His teeth chattered more as he walked by the Palace Theater, noting there was a new movie on called Atomic Man, along with White Christmas. He stepped inside to get warm and asked the usher if he’d seen a boy that looked like Billy. The teenager looked at Reuben like he was just some crazy drunk, and Reuben told the usher that he looked like a monkey in that bow tie, and that he bet White Christmas was a crock a shit, that Bing Crosby had never been no GI.

As he walked, it almost startled him that it had grown dark, seeming to close Phenix City in a little curtain. The taillights on the Hudsons, Nashes, Fords, and Chevys glowing bright red up and down Fourteenth.

He kept moving past the courthouse, not feeling like stepping back in that cell, and gave a two-finger salute to some of the Guard boys, stepping around them, down by a bus stop by the railroad tracks and Niggertown, thinking that maybe someone would have some ’shine down there.
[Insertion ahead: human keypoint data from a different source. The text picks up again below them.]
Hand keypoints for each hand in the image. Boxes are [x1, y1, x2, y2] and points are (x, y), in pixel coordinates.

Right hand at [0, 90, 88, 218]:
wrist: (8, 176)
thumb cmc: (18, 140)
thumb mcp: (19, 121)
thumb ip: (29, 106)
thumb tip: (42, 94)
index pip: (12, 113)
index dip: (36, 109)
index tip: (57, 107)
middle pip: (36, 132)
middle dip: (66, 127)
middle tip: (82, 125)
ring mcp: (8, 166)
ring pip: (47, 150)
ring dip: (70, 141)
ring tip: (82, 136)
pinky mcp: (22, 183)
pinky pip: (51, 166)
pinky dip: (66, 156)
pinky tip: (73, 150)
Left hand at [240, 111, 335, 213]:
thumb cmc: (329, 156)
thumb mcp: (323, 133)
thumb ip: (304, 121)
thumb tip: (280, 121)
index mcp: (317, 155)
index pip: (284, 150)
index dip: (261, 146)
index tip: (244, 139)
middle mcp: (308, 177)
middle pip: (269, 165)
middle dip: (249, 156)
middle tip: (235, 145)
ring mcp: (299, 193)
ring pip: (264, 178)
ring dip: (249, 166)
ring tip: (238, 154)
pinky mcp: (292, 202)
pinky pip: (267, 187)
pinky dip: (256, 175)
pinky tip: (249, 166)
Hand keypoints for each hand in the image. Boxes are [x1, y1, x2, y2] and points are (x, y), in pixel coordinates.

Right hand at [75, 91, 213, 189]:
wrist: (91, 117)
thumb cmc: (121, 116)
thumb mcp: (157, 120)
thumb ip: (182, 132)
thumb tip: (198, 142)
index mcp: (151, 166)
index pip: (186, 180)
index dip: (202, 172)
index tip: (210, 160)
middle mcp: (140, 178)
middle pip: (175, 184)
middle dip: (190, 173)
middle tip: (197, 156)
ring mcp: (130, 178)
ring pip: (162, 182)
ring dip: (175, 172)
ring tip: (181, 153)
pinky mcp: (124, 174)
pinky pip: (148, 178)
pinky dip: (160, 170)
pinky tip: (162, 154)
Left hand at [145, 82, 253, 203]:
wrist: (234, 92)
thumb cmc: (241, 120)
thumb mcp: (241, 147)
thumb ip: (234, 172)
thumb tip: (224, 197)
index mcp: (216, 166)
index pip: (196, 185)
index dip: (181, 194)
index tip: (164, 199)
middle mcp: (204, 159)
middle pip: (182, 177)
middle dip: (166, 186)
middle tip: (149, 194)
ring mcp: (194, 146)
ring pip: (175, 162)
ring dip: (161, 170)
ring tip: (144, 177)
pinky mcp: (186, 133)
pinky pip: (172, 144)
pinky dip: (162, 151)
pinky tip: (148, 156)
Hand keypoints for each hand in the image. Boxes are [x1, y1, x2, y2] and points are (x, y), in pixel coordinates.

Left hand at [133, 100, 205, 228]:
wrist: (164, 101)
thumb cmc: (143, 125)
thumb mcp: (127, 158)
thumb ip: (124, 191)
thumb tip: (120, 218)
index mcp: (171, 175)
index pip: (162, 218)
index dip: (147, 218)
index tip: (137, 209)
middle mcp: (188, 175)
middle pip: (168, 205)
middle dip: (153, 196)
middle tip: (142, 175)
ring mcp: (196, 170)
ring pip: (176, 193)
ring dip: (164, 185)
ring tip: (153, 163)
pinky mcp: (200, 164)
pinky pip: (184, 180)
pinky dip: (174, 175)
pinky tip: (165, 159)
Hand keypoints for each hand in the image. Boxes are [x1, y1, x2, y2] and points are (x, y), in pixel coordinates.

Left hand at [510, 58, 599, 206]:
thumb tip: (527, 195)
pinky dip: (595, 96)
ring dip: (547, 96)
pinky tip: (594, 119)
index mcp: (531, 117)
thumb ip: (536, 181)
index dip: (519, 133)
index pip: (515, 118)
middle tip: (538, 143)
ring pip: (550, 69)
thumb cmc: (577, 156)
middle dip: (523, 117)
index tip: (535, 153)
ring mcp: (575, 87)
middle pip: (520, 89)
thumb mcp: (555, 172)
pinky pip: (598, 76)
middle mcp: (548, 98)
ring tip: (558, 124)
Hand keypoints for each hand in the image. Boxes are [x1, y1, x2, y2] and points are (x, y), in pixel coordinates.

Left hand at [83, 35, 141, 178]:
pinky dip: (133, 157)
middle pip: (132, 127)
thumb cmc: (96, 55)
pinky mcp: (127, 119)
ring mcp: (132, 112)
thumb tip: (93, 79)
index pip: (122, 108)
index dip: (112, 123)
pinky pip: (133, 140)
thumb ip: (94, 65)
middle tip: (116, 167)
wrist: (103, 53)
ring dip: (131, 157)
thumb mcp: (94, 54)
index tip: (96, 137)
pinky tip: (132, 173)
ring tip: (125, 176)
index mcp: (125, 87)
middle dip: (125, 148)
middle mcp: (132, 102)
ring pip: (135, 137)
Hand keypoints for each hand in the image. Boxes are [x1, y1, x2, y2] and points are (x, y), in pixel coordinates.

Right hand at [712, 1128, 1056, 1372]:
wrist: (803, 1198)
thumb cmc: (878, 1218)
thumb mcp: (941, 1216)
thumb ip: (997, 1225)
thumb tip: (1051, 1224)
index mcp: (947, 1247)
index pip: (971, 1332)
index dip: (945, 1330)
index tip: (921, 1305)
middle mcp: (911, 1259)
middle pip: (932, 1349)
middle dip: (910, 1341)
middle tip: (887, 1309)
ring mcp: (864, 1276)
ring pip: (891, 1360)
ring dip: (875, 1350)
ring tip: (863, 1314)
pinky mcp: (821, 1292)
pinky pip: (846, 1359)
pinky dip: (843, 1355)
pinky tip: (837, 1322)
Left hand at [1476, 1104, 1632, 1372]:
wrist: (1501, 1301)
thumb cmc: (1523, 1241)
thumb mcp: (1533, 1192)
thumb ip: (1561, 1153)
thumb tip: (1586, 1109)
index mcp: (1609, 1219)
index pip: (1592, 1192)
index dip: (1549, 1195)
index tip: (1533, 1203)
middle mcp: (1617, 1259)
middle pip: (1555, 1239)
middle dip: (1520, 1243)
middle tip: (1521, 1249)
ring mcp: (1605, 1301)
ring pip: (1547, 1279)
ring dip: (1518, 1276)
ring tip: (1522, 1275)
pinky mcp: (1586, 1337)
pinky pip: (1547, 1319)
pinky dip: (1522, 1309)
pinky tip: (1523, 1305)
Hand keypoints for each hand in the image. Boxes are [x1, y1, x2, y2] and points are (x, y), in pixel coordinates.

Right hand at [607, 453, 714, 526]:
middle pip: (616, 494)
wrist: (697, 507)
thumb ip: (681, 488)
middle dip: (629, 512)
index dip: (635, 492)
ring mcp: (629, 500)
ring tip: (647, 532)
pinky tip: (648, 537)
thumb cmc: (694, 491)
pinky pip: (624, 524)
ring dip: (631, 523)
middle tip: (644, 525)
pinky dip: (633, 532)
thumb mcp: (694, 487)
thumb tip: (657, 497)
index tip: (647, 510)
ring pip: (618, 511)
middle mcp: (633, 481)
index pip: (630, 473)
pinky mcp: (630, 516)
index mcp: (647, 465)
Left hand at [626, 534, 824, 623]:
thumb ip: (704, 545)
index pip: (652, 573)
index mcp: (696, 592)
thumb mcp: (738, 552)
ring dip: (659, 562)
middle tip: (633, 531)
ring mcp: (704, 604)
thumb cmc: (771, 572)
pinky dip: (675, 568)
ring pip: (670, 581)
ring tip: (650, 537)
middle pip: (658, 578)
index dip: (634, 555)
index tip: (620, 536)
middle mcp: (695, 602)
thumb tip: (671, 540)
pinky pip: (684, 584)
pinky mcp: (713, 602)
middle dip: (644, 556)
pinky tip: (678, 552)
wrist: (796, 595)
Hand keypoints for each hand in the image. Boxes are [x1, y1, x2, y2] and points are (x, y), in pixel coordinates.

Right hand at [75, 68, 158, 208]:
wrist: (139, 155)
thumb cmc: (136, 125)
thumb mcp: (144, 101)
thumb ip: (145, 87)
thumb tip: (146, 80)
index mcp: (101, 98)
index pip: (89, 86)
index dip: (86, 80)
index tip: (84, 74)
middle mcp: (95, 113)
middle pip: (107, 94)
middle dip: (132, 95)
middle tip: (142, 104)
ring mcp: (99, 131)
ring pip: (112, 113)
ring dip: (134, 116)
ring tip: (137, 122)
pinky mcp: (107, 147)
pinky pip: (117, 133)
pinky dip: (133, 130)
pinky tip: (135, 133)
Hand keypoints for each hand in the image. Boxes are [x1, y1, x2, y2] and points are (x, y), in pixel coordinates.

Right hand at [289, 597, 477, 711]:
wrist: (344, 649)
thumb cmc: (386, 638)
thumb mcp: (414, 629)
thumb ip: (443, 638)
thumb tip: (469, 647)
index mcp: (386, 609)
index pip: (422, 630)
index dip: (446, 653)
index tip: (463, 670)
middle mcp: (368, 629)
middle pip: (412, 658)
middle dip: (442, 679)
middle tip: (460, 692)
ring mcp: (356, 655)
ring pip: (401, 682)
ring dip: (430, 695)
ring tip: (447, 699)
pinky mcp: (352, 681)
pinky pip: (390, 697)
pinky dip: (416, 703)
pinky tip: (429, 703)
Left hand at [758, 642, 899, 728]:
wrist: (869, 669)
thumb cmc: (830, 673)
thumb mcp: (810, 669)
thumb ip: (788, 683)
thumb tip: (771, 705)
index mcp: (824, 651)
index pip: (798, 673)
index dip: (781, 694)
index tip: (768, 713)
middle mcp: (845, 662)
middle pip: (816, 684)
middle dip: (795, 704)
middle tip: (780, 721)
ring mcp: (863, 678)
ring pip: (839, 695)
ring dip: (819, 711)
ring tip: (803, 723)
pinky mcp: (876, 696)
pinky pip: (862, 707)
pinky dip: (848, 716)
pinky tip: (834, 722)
That’s when he was greeted by something that struck him downright funny. A troop of Boy Scouts standing across from the courthouse, all duded up in their green uniforms, yellow bandannas around their necks. They marched behind a man who was dressed just like those kids, and the sight of him made Reuben really giggle. A grown man dressed up like a Boy Scout, having to march right by them Guard troops.

He stood as they passed by and he kept the salute to all of them, laughing a little bit, before turning toward the railroad tracks that cut Phenix City in half and down under a little trestle, where he found a couple of old negro men sitting on their old rotten porch eyeing him like he was about to steal one of the bald tires they had out in their yard.

“Excuse me, preacher,” Reuben said, “could I ask you a question?”

With a jelly jar full of hooch and it coming up on night, Reuben was ready to go back to the cell and maybe play a game of cards with Quinnie. How he loved playing cards with Quinnie. If the boy had any more tells on him, he’d be a damn dictionary.

The car came out of nowhere, skidding to a stop, the door popping open and a man jumping out, Reuben’s eyes having to focus and shift on the man’s face.